* WHAT NEEDS TO BE DONE:
Where the records below show a line containing "11: (911, 291, 0.52)", start copying; end with the line containing "23: (445, 395, 0.88)", and copy it too.

* LISTED RECORDS:
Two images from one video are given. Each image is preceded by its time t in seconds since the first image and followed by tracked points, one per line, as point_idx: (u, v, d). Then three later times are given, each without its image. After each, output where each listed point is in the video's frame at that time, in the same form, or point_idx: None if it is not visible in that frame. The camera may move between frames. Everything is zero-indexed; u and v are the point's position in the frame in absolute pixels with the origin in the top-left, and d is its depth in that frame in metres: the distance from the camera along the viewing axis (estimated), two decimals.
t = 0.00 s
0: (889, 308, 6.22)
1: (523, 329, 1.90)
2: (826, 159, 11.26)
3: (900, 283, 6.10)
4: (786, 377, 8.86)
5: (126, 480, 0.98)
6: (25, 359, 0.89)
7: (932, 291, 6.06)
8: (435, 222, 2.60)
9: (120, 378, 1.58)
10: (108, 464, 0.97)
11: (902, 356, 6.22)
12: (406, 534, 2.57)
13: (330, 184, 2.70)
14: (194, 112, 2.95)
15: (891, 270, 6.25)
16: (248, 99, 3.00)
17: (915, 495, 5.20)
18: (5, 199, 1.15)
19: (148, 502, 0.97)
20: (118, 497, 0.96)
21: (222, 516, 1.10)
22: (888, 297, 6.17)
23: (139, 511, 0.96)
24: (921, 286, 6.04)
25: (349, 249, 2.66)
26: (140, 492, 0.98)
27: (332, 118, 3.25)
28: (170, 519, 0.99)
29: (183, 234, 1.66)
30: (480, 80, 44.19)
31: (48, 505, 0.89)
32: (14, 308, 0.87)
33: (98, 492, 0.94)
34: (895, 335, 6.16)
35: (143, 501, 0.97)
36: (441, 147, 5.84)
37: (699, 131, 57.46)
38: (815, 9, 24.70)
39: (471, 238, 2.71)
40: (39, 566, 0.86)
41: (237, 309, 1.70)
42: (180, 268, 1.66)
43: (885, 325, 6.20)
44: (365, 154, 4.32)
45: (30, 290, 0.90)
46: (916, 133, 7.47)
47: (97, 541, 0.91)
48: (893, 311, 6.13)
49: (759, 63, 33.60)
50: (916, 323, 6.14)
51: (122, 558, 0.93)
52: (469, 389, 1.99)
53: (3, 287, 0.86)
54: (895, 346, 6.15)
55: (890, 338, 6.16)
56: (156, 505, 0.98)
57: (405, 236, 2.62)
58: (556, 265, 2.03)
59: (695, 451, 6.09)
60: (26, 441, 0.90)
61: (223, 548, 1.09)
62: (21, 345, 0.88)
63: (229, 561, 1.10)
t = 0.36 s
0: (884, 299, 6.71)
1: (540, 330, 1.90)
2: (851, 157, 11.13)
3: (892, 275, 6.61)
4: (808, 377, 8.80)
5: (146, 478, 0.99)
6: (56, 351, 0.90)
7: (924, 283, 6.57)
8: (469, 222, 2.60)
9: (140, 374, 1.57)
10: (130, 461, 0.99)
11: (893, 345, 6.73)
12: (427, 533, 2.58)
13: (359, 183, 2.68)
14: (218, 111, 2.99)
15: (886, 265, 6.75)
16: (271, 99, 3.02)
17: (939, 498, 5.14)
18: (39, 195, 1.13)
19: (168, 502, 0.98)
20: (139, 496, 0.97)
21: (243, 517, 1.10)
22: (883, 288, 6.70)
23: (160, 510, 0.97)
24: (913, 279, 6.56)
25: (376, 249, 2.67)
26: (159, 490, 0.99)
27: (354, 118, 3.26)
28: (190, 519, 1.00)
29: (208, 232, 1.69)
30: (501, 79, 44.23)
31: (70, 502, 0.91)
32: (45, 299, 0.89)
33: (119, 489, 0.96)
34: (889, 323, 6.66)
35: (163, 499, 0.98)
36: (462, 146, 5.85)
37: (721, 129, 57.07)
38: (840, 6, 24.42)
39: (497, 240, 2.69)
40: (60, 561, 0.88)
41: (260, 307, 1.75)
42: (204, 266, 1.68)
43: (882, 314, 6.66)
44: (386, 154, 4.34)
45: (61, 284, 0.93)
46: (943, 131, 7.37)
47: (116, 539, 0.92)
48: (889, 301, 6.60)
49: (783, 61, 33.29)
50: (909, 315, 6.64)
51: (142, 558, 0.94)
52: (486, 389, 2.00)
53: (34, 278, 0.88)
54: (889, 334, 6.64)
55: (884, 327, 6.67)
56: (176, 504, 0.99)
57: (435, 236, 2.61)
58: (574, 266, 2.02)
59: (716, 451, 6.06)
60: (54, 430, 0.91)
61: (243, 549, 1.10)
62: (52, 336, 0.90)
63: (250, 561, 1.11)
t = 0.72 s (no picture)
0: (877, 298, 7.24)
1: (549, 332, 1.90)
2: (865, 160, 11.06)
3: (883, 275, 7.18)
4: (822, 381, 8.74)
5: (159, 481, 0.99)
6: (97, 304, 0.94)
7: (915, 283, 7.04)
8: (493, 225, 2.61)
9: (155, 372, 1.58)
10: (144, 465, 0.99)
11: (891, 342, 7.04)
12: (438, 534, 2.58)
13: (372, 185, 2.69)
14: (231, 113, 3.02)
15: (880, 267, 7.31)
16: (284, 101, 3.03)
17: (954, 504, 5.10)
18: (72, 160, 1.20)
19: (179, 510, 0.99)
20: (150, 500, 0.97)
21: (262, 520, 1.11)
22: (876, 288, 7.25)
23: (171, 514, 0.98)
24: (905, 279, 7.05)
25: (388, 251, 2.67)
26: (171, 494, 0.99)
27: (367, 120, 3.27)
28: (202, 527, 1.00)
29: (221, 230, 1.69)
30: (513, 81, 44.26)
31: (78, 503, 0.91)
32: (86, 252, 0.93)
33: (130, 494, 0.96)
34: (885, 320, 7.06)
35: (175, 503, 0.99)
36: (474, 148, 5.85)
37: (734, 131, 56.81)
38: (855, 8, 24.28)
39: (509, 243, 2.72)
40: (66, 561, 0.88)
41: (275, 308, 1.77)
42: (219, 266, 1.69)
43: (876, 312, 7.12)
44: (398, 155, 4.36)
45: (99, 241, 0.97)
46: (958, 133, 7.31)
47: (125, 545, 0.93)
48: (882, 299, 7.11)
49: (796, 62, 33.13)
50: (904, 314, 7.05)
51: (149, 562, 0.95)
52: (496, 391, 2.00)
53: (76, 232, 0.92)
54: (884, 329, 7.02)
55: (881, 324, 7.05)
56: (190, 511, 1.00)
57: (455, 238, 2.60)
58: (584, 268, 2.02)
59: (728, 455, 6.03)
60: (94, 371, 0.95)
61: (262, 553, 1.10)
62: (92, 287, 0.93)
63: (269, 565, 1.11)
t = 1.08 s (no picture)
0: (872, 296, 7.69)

...

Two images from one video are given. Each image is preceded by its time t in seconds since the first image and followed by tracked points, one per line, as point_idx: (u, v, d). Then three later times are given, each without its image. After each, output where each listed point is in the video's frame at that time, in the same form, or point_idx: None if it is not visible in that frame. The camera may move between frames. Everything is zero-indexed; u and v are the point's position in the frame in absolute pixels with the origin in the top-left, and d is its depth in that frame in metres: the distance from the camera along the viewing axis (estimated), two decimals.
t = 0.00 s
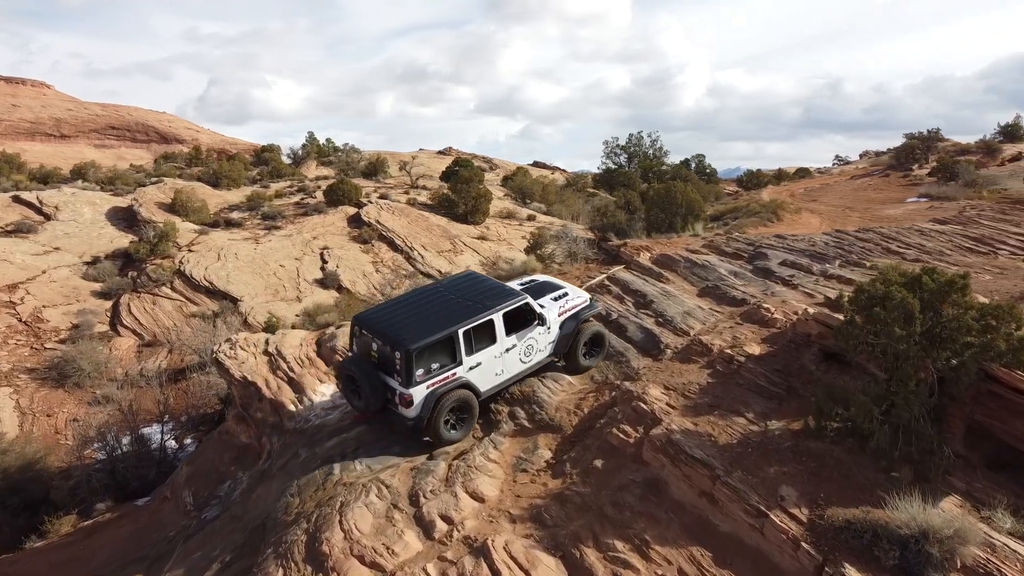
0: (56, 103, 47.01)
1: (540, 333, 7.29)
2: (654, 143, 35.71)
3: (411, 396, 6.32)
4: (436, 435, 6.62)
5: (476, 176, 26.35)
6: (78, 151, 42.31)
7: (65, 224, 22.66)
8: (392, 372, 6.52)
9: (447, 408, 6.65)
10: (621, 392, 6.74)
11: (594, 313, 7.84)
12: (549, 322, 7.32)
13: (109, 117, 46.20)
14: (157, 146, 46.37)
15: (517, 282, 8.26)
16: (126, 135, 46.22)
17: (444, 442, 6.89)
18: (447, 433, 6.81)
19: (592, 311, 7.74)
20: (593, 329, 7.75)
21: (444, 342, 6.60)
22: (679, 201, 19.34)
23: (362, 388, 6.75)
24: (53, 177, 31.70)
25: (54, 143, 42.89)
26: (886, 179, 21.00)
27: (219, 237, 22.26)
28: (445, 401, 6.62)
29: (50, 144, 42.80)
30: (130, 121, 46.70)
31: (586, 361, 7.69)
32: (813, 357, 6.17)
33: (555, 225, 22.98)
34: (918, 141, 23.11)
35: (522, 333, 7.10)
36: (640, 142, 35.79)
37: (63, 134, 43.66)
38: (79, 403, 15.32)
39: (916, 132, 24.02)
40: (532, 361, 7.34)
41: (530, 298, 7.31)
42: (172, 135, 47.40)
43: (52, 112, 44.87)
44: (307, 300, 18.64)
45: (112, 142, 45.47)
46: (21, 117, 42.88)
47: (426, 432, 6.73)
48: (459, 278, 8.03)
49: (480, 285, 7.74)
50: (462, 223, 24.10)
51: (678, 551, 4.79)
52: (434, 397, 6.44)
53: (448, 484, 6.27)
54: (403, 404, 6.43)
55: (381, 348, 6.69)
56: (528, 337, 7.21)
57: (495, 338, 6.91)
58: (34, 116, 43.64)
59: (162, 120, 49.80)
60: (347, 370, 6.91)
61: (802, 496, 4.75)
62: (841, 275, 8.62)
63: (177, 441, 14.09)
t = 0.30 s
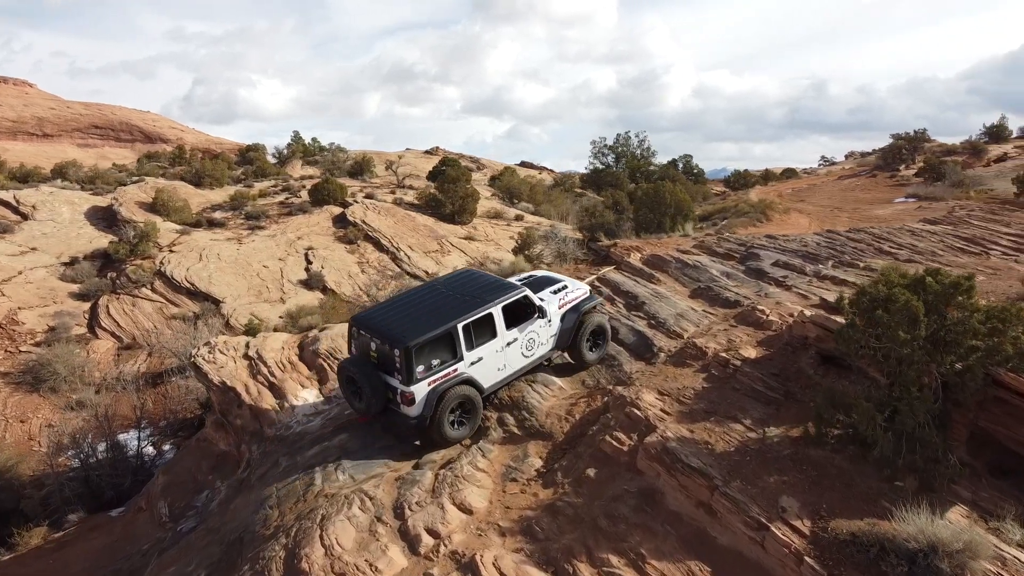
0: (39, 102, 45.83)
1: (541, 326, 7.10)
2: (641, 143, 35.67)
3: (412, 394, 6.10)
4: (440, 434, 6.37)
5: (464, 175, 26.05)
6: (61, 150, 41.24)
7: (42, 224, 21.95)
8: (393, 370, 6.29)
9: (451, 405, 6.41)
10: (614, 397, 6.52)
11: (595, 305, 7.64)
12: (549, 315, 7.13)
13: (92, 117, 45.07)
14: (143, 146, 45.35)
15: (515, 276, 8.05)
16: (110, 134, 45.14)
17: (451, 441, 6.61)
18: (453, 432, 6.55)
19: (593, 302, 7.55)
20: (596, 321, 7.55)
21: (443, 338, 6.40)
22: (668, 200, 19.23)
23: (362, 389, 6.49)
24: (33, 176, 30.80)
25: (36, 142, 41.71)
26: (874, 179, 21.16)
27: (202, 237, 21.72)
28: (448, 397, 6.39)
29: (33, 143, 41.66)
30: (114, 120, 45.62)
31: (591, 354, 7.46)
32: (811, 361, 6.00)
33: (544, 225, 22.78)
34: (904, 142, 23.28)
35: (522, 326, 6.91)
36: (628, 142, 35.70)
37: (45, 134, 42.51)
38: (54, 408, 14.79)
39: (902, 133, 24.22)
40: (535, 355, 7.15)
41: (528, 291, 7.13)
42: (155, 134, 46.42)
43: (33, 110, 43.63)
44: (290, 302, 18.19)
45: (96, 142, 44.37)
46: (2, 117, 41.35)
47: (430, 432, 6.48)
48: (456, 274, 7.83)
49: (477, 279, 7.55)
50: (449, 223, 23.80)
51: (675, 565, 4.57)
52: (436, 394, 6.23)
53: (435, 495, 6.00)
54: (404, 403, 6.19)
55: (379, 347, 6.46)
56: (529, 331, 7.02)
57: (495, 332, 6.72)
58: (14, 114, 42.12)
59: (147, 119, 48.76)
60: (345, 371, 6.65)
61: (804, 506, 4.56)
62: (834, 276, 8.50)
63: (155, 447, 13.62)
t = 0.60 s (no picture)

...

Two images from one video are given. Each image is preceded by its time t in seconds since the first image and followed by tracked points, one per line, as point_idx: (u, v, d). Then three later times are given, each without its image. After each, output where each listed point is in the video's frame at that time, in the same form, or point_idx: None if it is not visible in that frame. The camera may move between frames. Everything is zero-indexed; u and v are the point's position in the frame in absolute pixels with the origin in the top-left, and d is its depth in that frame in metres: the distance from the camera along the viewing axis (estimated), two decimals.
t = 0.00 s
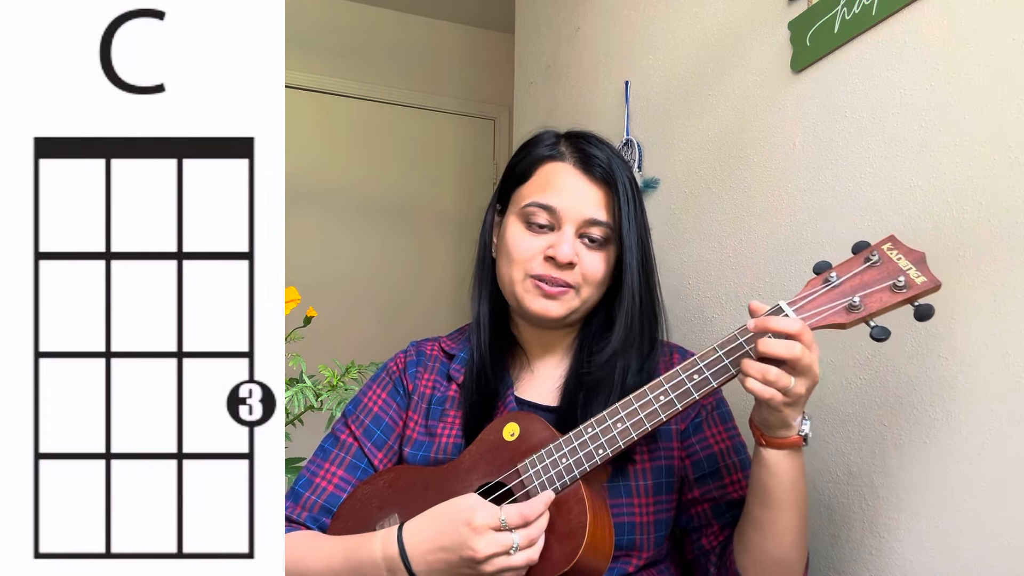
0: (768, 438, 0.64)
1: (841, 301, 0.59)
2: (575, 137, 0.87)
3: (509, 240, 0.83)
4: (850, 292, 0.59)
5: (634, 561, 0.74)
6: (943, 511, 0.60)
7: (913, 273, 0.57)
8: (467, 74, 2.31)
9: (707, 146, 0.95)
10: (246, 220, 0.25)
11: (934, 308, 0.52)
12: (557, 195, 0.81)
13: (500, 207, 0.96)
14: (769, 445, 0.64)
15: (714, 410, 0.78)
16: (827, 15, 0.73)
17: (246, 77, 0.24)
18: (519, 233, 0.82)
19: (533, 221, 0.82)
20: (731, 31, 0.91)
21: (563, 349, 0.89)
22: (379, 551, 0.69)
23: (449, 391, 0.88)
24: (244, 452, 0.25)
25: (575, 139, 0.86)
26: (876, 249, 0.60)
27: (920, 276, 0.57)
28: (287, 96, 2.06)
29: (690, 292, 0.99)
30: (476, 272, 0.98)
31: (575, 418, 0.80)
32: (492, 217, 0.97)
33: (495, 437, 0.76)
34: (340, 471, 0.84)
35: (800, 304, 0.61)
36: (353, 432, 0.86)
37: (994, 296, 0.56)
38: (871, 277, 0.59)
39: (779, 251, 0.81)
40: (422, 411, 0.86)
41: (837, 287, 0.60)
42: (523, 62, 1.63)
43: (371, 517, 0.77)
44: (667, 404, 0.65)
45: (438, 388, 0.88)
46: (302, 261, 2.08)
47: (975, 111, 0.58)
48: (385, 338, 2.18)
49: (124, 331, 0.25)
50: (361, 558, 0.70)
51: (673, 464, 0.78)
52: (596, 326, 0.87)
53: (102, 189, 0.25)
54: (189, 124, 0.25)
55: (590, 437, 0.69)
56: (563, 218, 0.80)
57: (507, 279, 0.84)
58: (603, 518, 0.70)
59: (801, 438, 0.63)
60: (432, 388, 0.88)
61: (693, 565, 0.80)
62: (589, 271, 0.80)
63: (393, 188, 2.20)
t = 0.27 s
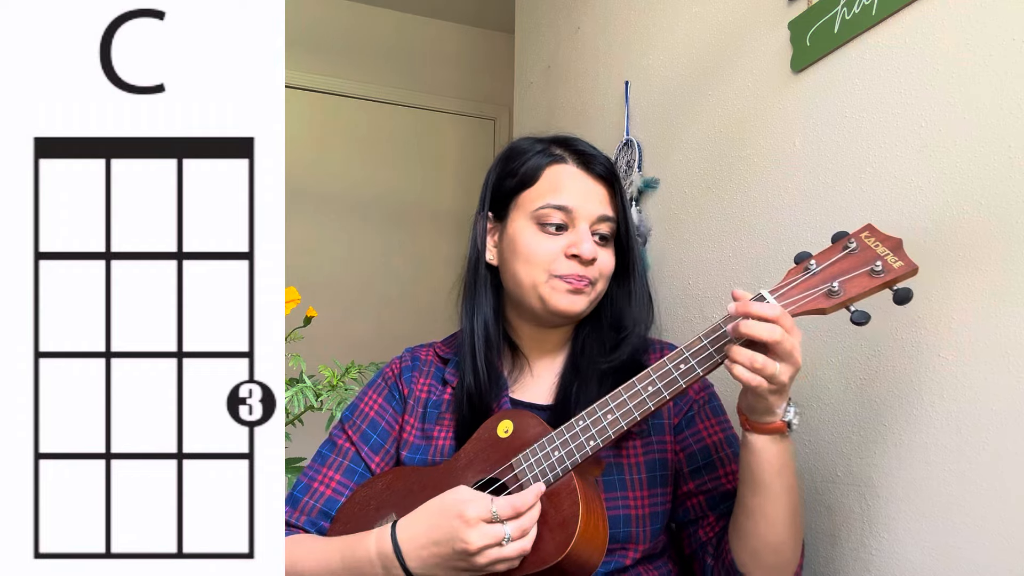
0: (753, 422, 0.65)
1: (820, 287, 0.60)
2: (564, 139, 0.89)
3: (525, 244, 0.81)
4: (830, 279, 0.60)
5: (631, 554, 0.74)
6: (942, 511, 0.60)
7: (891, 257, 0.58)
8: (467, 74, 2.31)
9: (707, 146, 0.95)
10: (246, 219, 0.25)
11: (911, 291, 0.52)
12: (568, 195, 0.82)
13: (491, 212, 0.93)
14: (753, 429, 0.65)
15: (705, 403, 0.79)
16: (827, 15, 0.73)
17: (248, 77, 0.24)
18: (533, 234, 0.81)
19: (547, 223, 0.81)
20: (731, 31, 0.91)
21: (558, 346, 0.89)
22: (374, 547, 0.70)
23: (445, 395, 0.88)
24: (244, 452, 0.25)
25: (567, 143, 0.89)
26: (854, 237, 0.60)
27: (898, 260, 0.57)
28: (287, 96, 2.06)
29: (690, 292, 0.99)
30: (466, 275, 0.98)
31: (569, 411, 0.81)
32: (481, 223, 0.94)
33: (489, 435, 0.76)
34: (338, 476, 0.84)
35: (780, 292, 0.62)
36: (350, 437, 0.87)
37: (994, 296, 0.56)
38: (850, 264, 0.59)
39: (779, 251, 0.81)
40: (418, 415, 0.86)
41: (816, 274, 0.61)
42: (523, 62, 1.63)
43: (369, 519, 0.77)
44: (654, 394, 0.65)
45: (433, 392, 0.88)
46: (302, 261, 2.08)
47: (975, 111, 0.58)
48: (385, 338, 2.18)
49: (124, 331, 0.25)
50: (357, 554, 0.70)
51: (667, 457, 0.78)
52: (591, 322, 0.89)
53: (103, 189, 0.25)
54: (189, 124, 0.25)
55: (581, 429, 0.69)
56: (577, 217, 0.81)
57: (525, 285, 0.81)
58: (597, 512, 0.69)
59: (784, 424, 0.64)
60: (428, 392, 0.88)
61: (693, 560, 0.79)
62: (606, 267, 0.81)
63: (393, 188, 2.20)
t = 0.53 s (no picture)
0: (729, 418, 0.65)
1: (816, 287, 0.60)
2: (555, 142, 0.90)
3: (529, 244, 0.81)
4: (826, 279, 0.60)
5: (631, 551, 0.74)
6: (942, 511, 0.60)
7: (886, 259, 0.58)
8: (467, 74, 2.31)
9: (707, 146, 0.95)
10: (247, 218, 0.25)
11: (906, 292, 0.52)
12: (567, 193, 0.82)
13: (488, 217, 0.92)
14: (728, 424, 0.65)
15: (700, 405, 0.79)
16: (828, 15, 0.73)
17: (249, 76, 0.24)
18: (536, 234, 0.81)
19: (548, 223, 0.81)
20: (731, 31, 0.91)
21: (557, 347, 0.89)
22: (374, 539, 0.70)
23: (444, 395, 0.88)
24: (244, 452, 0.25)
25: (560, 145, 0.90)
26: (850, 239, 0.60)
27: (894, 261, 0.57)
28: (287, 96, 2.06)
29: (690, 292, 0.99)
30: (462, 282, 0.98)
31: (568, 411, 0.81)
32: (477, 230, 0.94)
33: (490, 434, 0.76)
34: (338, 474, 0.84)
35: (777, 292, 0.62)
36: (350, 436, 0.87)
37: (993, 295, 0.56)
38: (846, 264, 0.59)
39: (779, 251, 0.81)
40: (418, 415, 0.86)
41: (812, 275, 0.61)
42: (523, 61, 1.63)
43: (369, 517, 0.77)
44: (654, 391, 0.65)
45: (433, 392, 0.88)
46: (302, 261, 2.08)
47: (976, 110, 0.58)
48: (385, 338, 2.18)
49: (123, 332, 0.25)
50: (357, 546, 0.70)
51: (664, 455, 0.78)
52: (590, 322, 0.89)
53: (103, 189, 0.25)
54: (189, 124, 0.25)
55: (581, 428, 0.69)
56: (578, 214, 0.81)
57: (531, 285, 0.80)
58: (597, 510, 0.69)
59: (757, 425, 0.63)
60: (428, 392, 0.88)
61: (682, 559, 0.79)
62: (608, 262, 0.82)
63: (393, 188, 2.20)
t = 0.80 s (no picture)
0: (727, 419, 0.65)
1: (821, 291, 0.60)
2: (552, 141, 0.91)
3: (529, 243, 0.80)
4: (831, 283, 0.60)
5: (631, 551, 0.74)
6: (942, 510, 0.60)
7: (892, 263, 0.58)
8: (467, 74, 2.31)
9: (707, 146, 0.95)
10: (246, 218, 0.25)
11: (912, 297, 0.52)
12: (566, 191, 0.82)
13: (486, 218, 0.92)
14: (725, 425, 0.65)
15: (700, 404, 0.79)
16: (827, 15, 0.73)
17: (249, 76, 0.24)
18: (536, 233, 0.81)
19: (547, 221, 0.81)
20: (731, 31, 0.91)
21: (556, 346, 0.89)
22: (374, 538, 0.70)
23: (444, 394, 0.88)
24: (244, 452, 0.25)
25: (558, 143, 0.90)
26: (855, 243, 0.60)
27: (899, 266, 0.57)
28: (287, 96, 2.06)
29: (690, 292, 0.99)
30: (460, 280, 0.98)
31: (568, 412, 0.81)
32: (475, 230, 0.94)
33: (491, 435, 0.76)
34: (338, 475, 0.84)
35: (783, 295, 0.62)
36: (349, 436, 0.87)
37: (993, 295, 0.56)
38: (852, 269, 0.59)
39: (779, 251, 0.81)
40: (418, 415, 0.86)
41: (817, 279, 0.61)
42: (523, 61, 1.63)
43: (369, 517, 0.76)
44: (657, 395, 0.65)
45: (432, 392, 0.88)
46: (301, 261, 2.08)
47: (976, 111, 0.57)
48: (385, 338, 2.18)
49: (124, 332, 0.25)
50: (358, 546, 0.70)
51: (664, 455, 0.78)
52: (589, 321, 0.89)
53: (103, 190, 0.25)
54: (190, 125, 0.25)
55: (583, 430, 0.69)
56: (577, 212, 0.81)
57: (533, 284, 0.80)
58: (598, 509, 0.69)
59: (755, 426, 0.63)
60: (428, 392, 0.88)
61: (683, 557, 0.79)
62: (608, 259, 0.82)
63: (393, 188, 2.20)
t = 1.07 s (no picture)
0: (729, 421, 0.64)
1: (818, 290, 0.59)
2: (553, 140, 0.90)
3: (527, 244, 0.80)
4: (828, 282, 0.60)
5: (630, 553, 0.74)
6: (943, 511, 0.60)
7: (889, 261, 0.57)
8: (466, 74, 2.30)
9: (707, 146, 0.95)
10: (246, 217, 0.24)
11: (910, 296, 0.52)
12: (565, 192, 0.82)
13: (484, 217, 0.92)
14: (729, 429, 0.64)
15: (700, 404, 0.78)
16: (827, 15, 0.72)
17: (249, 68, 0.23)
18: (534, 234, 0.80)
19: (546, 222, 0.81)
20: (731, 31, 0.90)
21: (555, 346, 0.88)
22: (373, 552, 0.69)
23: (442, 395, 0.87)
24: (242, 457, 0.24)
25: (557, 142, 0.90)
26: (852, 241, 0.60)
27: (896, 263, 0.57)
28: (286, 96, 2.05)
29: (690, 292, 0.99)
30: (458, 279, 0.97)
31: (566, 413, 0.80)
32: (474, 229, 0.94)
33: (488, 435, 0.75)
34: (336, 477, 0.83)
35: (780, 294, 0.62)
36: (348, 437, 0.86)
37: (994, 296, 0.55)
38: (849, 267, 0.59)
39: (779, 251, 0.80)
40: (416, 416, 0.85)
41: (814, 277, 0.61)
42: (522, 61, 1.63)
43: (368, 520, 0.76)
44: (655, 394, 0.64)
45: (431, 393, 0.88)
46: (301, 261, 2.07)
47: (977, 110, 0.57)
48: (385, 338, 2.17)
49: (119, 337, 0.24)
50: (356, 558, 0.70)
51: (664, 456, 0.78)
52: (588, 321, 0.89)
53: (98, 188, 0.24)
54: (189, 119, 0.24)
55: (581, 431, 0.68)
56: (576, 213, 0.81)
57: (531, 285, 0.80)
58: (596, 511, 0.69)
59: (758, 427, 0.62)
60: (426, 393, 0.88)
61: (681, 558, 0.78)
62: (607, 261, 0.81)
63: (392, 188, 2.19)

* TASK ANSWER:
11: (911, 291, 0.52)
12: (568, 195, 0.82)
13: (491, 212, 0.93)
14: (753, 429, 0.65)
15: (705, 403, 0.79)
16: (827, 15, 0.73)
17: (248, 77, 0.24)
18: (533, 234, 0.81)
19: (547, 223, 0.81)
20: (731, 31, 0.91)
21: (558, 346, 0.89)
22: (374, 547, 0.70)
23: (445, 395, 0.88)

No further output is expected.